- [Problem statement]:
All lines from the one containing "assign f4 = x3;" through the last line of the listing should be given again exactly, with no pictures.

- [Source material]:

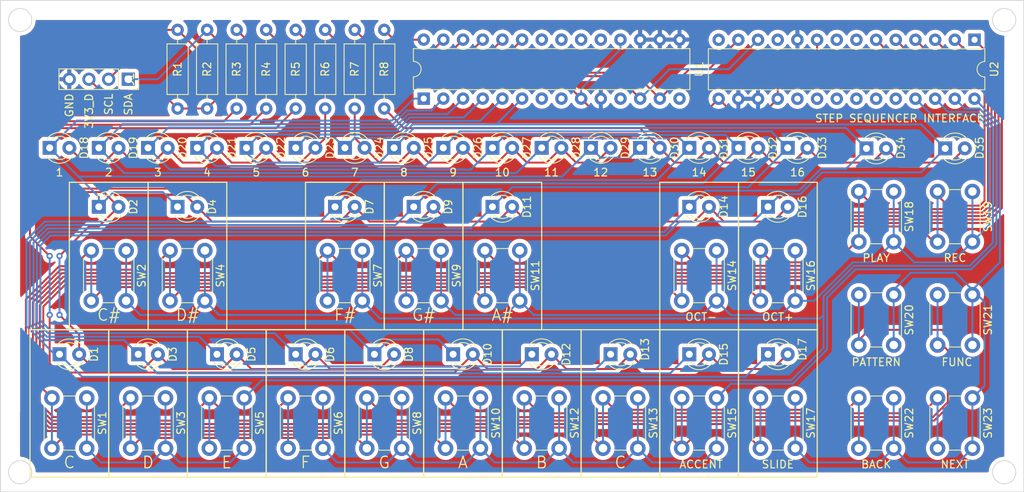
<source format=kicad_pcb>
(kicad_pcb (version 20211014) (generator pcbnew)

  (general
    (thickness 1.6)
  )

  (paper "A4")
  (title_block
    (title "Daisy Seed Development Kit Step Sequencer Interface")
    (date "2024-01-22")
    (rev "2.0")
  )

  (layers
    (0 "F.Cu" signal)
    (31 "B.Cu" signal)
    (32 "B.Adhes" user "B.Adhesive")
    (33 "F.Adhes" user "F.Adhesive")
    (34 "B.Paste" user)
    (35 "F.Paste" user)
    (36 "B.SilkS" user "B.Silkscreen")
    (37 "F.SilkS" user "F.Silkscreen")
    (38 "B.Mask" user)
    (39 "F.Mask" user)
    (40 "Dwgs.User" user "User.Drawings")
    (41 "Cmts.User" user "User.Comments")
    (42 "Eco1.User" user "User.Eco1")
    (43 "Eco2.User" user "User.Eco2")
    (44 "Edge.Cuts" user)
    (45 "Margin" user)
    (46 "B.CrtYd" user "B.Courtyard")
    (47 "F.CrtYd" user "F.Courtyard")
    (48 "B.Fab" user)
    (49 "F.Fab" user)
    (50 "User.1" user)
    (51 "User.2" user)
    (52 "User.3" user)
    (53 "User.4" user)
    (54 "User.5" user)
    (55 "User.6" user)
    (56 "User.7" user)
    (57 "User.8" user)
    (58 "User.9" user)
  )

  (setup
    (pad_to_mask_clearance 0)
    (grid_origin 21.59 78.78)
    (pcbplotparams
      (layerselection 0x00010fc_ffffffff)
      (disableapertmacros false)
      (usegerberextensions false)
      (usegerberattributes true)
      (usegerberadvancedattributes true)
      (creategerberjobfile true)
      (svguseinch false)
      (svgprecision 6)
      (excludeedgelayer true)
      (plotframeref false)
      (viasonmask false)
      (mode 1)
      (useauxorigin false)
      (hpglpennumber 1)
      (hpglpenspeed 20)
      (hpglpendiameter 15.000000)
      (dxfpolygonmode true)
      (dxfimperialunits true)
      (dxfusepcbnewfont true)
      (psnegative false)
      (psa4output false)
      (plotreference true)
      (plotvalue true)
      (plotinvisibletext false)
      (sketchpadsonfab false)
      (subtractmaskfromsilk false)
      (outputformat 1)
      (mirror false)
      (drillshape 0)
      (scaleselection 1)
      (outputdirectory "")
    )
  )

  (net 0 "")
  (net 1 "GPA5")
  (net 2 "3V3_D")
  (net 3 "GND")
  (net 4 "Net-(D2-Pad2)")
  (net 5 "GPA4")
  (net 6 "GPA2")
  (net 7 "unconnected-(U1-Pad11)")
  (net 8 "unconnected-(U1-Pad14)")
  (net 9 "unconnected-(U1-Pad19)")
  (net 10 "unconnected-(U1-Pad20)")
  (net 11 "GPA1")
  (net 12 "GPA0")
  (net 13 "GPA3")
  (net 14 "SDA")
  (net 15 "SCL")
  (net 16 "GPB7")
  (net 17 "GPB5")
  (net 18 "GPB3")
  (net 19 "GPB1")
  (net 20 "GPB6")
  (net 21 "GPB4")
  (net 22 "GPB2")
  (net 23 "GPB0")
  (net 24 "GPA6")
  (net 25 "GPA7")
  (net 26 "Net-(D4-Pad2)")
  (net 27 "Net-(D30-Pad2)")
  (net 28 "Net-(D18-Pad2)")
  (net 29 "Net-(D26-Pad2)")
  (net 30 "GPD0")
  (net 31 "GPD1")
  (net 32 "GPD2")
  (net 33 "GPD3")
  (net 34 "GPD4")
  (net 35 "GPD5")
  (net 36 "GPD6")
  (net 37 "GPD7")
  (net 38 "unconnected-(U2-Pad11)")
  (net 39 "unconnected-(U2-Pad14)")
  (net 40 "unconnected-(U2-Pad19)")
  (net 41 "unconnected-(U2-Pad20)")
  (net 42 "GPC0")
  (net 43 "GPC1")
  (net 44 "GPC2")
  (net 45 "GPC3")
  (net 46 "GPC4")
  (net 47 "GPC5")
  (net 48 "GPC6")
  (net 49 "GPC7")
  (net 50 "Net-(D17-Pad2)")

  (footprint "Button_Switch_THT:SW_PUSH_6mm" (layer "F.Cu") (at 93.69 108.55 -90))

  (footprint "Resistor_THT:R_Axial_DIN0207_L6.3mm_D2.5mm_P10.16mm_Horizontal" (layer "F.Cu") (at 83.82 61 -90))

  (footprint "Package_DIP:DIP-28_W7.62mm" (layer "F.Cu") (at 96.53 69.88 90))

  (footprint "Button_Switch_THT:SW_PUSH_6mm" (layer "F.Cu") (at 58.13 89.5 -90))

  (footprint "LED_THT:LED_D3.0mm" (layer "F.Cu") (at 59.69 102.91))

  (footprint "LED_THT:LED_D3.0mm" (layer "F.Cu") (at 143.51 76.24))

  (footprint "LED_THT:LED_D3.0mm" (layer "F.Cu") (at 105.41 76.24))

  (footprint "LED_THT:LED_D3.0mm" (layer "F.Cu") (at 60.96 76.24))

  (footprint "LED_THT:LED_D3.0mm" (layer "F.Cu") (at 137.16 76.24))

  (footprint "LED_THT:LED_D3.0mm" (layer "F.Cu") (at 105.405 83.86))

  (footprint "Button_Switch_THT:SW_PUSH_6mm" (layer "F.Cu") (at 83.53 108.55 -90))

  (footprint "Button_Switch_THT:SW_PUSH_6mm" (layer "F.Cu") (at 53.05 108.55 -90))

  (footprint "LED_THT:LED_D3.0mm" (layer "F.Cu") (at 48.26 76.24))

  (footprint "Resistor_THT:R_Axial_DIN0207_L6.3mm_D2.5mm_P10.16mm_Horizontal" (layer "F.Cu") (at 64.77 61 -90))

  (footprint "Button_Switch_THT:SW_PUSH_6mm" (layer "F.Cu") (at 108.93 89.5 -90))

  (footprint "LED_THT:LED_D3.0mm" (layer "F.Cu") (at 92.71 76.24))

  (footprint "Button_Switch_THT:SW_PUSH_6mm" (layer "F.Cu") (at 68.29 89.5 -90))

  (footprint "LED_THT:LED_D3.0mm" (layer "F.Cu") (at 85.09 83.86))

  (footprint "Button_Switch_THT:SW_PUSH_6mm" (layer "F.Cu") (at 157.19 95.215 -90))

  (footprint "Button_Switch_THT:SW_PUSH_6mm" (layer "F.Cu") (at 73.37 108.55 -90))

  (footprint "LED_THT:LED_D3.0mm" (layer "F.Cu") (at 130.81 102.91))

  (footprint "Resistor_THT:R_Axial_DIN0207_L6.3mm_D2.5mm_P10.16mm_Horizontal" (layer "F.Cu") (at 87.63 61 -90))

  (footprint "LED_THT:LED_D3.0mm" (layer "F.Cu") (at 67.31 76.24))

  (footprint "LED_THT:LED_D3.0mm" (layer "F.Cu") (at 100.33 102.91))

  (footprint "LED_THT:LED_D3.0mm" (layer "F.Cu") (at 54.61 76.24))

  (footprint "LED_THT:LED_D3.0mm" (layer "F.Cu") (at 124.46 76.24))

  (footprint "LED_THT:LED_D3.0mm" (layer "F.Cu") (at 80.01 102.91))

  (footprint "Resistor_THT:R_Axial_DIN0207_L6.3mm_D2.5mm_P10.16mm_Horizontal" (layer "F.Cu") (at 91.44 61 -90))

  (footprint "Resistor_THT:R_Axial_DIN0207_L6.3mm_D2.5mm_P10.16mm_Horizontal" (layer "F.Cu") (at 80.01 61 -90))

  (footprint "Button_Switch_THT:SW_PUSH_6mm" (layer "F.Cu") (at 103.85 108.55 -90))

  (footprint "LED_THT:LED_D3.0mm" (layer "F.Cu") (at 64.765 83.86))

  (footprint "Resistor_THT:R_Axial_DIN0207_L6.3mm_D2.5mm_P10.16mm_Horizontal" (layer "F.Cu") (at 76.2 61 -90))

  (footprint "LED_THT:LED_D3.0mm" (layer "F.Cu") (at 90.17 102.91))

  (footprint "LED_THT:LED_D3.0mm" (layer "F.Cu") (at 140.97 102.91))

  (footprint "Button_Switch_THT:SW_PUSH_6mm" (layer "F.Cu") (at 63.21 108.55 -90))

  (footprint "Button_Switch_THT:SW_PUSH_6mm" (layer "F.Cu") (at 157.19 81.88 -90))

  (footprint "LED_THT:LED_D3.0mm" (layer "F.Cu") (at 120.65 102.91))

  (footprint "LED_THT:LED_D3.0mm" (layer "F.Cu") (at 111.76 76.24))

  (footprint "LED_THT:LED_D3.0mm" (layer "F.Cu") (at 140.97 83.86))

  (footprint "Package_DIP:DIP-28_W7.62mm" (layer "F.Cu") (at 167.62 62.28 -90))

  (footprint "Button_Switch_THT:SW_PUSH_6mm" (layer "F.Cu") (at 144.49 108.55 -90))

  (footprint "Button_Switch_THT:SW_PUSH_6mm" (layer "F.Cu") (at 134.33 108.55 -90))

  (footprint "LED_THT:LED_D3.0mm" (layer "F.Cu") (at 130.81 83.86))

  (footprint "Button_Switch_THT:SW_PUSH_6mm" (layer "F.Cu") (at 167.35 81.88 -90))

  (footprint "LED_THT:LED_D3.0mm" (layer "F.Cu") (at 69.85 102.91))

  (footprint "LED_THT:LED_D3.0mm" (layer "F.Cu") (at 118.11 76.24))

  (footprint "Button_Switch_THT:SW_PUSH_6mm" (layer "F.Cu") (at 88.61 89.5 -90))

  (footprint "Button_Switch_THT:SW_PUSH_6mm" (layer "F.Cu") (at 134.33 89.5 -90))

  (footprint "LED_THT:LED_D3.0mm" (layer "F.Cu") (at 49.53 102.91))

  (footprint "Button_Switch_THT:SW_PUSH_6mm" (layer "F.Cu") (at 167.35 108.55 -90))

  (footprint "LED_THT:LED_D3.0mm" (layer "F.Cu") (at 54.605 83.86))

  (footprint "Button_Switch_THT:SW_PUSH_6mm" (layer "F.Cu")
    (tedit 5A02FE31) (tstamp d2cb2214-5fda-47fb-abfe-d6aade6c00b6)
    (at 124.17 108.55 -90)
    (descr "https://www.omron.com/ecb/products/pdf/en-b3f.pdf")
    (tags "tact sw push 6mm")
    (property "Sheetfile" "StepSequencer.kicad_sch")
    (property "Sheetname" "")
    (path "/e80ba503-a612-423b-9309-a
... [1484854 chars truncated]
</source>
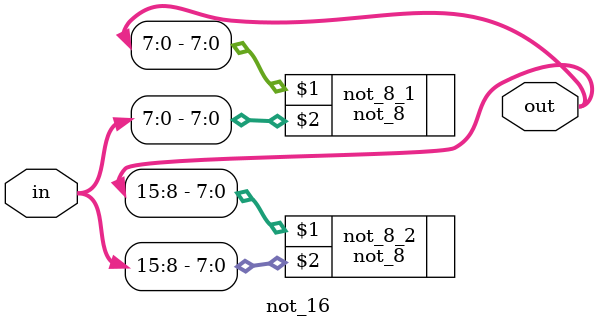
<source format=v>
module not_16(out,in);
	input[15:0] in;
	output[15:0] out;
	not_8 not_8_1(out[7:0],in[7:0]);
	not_8 not_8_2(out[15:8],in[15:8]);
endmodule
	
</source>
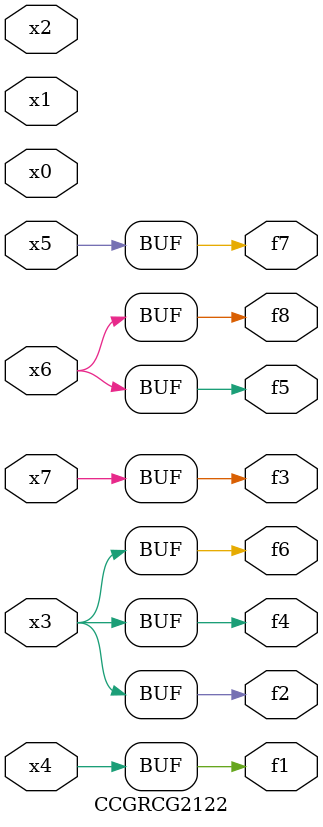
<source format=v>
module CCGRCG2122(
	input x0, x1, x2, x3, x4, x5, x6, x7,
	output f1, f2, f3, f4, f5, f6, f7, f8
);
	assign f1 = x4;
	assign f2 = x3;
	assign f3 = x7;
	assign f4 = x3;
	assign f5 = x6;
	assign f6 = x3;
	assign f7 = x5;
	assign f8 = x6;
endmodule

</source>
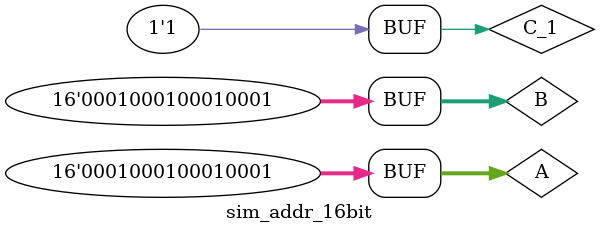
<source format=v>
`timescale 1ns / 1ps


module sim_addr_16bit();
    reg[15:0] A, B;
    reg C_1;
    wire [15:0]S;
    wire C3;
    
    initial begin
    A = 16'h1111;B = 16'h1111;C_1 = 1;
    end
    addr_16bit addr_16bit0(S, C3, A, B, C_1);
endmodule

</source>
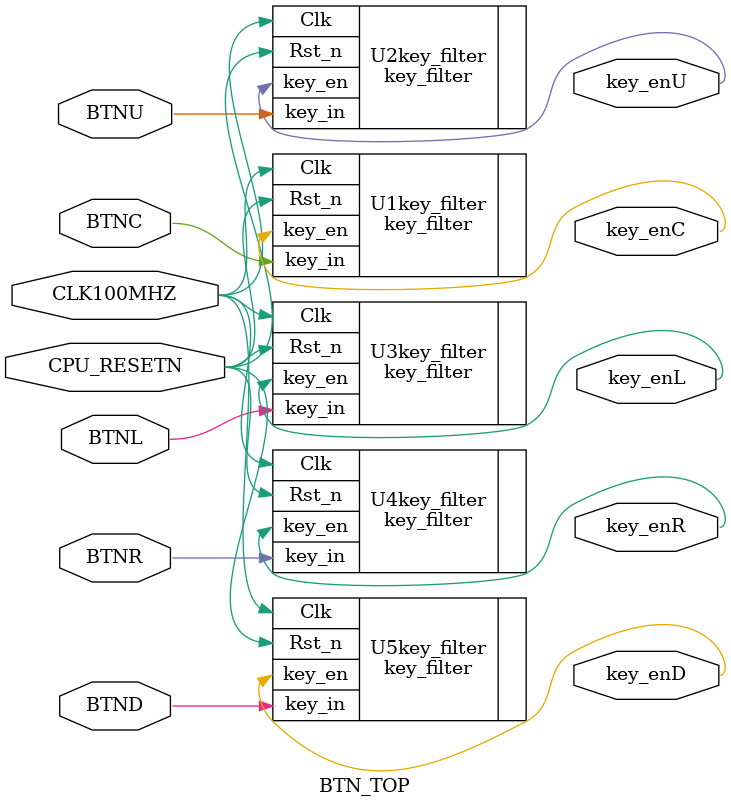
<source format=v>
module BTN_TOP(
     input CLK100MHZ,
     input CPU_RESETN,
     input BTNC,
     input BTNU,
     input BTNL,
     input BTNR,
     input BTND,     
     output key_enC,
     output key_enU,
     output key_enL,
     output key_enR,
     output key_enD
);
// button debounce     
key_filter U1key_filter(
			.Clk(CLK100MHZ),      
			.Rst_n(CPU_RESETN),    
			.key_in(BTNC),   
		    .key_en(key_enC)
);

key_filter U2key_filter(
			.Clk(CLK100MHZ),      
			.Rst_n(CPU_RESETN),    
			.key_in(BTNU),  
		    .key_en(key_enU)
);
		
key_filter U3key_filter(
			.Clk(CLK100MHZ),      
			.Rst_n(CPU_RESETN),    
			.key_in(BTNL),   
		    .key_en(key_enL)
);
		
key_filter U4key_filter(
			.Clk(CLK100MHZ),      
			.Rst_n(CPU_RESETN),    
			.key_in(BTNR),   
		    .key_en(key_enR)
);
		
key_filter U5key_filter(
			.Clk(CLK100MHZ),     
			.Rst_n(CPU_RESETN),    //module reset
			.key_in(BTND),       //button in
		    .key_en(key_enD)
);
    
endmodule

</source>
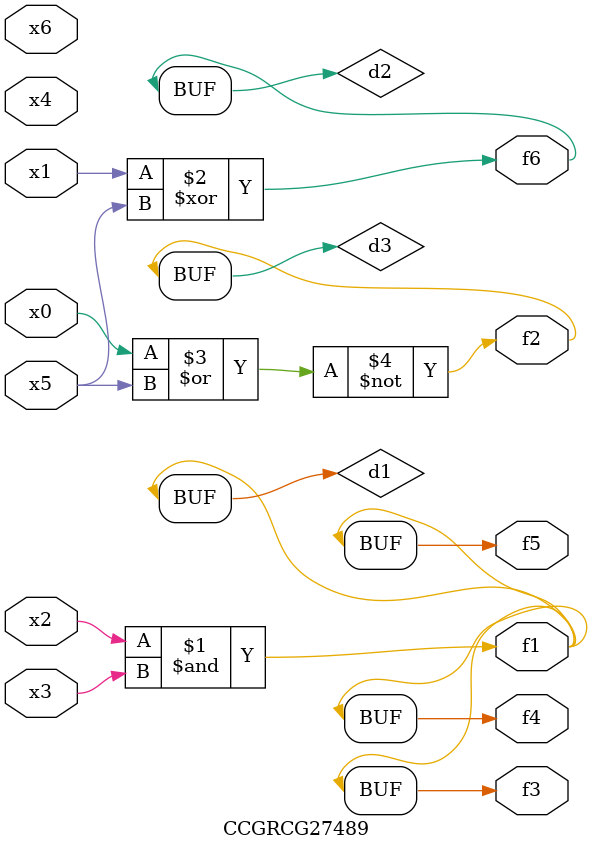
<source format=v>
module CCGRCG27489(
	input x0, x1, x2, x3, x4, x5, x6,
	output f1, f2, f3, f4, f5, f6
);

	wire d1, d2, d3;

	and (d1, x2, x3);
	xor (d2, x1, x5);
	nor (d3, x0, x5);
	assign f1 = d1;
	assign f2 = d3;
	assign f3 = d1;
	assign f4 = d1;
	assign f5 = d1;
	assign f6 = d2;
endmodule

</source>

- [Solution]:
	assign f4 = x3;
	assign f5 = x6;
	assign f6 = x3;
	assign f7 = x5;
	assign f8 = x6;
endmodule

</source>
<source format=v>
`timescale 1ns / 1ps


module sim_addr_16bit();
    reg[15:0] A, B;
    reg C_1;
    wire [15:0]S;
    wire C3;
    
    initial begin
    A = 16'h1111;B = 16'h1111;C_1 = 1;
    end
    addr_16bit addr_16bit0(S, C3, A, B, C_1);
endmodule

</source>
<source format=v>
module BTN_TOP(
     input CLK100MHZ,
     input CPU_RESETN,
     input BTNC,
     input BTNU,
     input BTNL,
     input BTNR,
     input BTND,     
     output key_enC,
     output key_enU,
     output key_enL,
     output key_enR,
     output key_enD
);
// button debounce     
key_filter U1key_filter(
			.Clk(CLK100MHZ),      
			.Rst_n(CPU_RESETN),    
			.key_in(BTNC),   
		    .key_en(key_enC)
);

key_filter U2key_filter(
			.Clk(CLK100MHZ),      
			.Rst_n(CPU_RESETN),    
			.key_in(BTNU),  
		    .key_en(key_enU)
);
		
key_filter U3key_filter(
			.Clk(CLK100MHZ),      
			.Rst_n(CPU_RESETN),    
			.key_in(BTNL),   
		    .key_en(key_enL)
);
		
key_filter U4key_filter(
			.Clk(CLK100MHZ),      
			.Rst_n(CPU_RESETN),    
			.key_in(BTNR),   
		    .key_en(key_enR)
);
		
key_filter U5key_filter(
			.Clk(CLK100MHZ),     
			.Rst_n(CPU_RESETN),    //module reset
			.key_in(BTND),       //button in
		    .key_en(key_enD)
);
    
endmodule

</source>
<source format=v>
module CCGRCG27489(
	input x0, x1, x2, x3, x4, x5, x6,
	output f1, f2, f3, f4, f5, f6
);

	wire d1, d2, d3;

	and (d1, x2, x3);
	xor (d2, x1, x5);
	nor (d3, x0, x5);
	assign f1 = d1;
	assign f2 = d3;
	assign f3 = d1;
	assign f4 = d1;
	assign f5 = d1;
	assign f6 = d2;
endmodule

</source>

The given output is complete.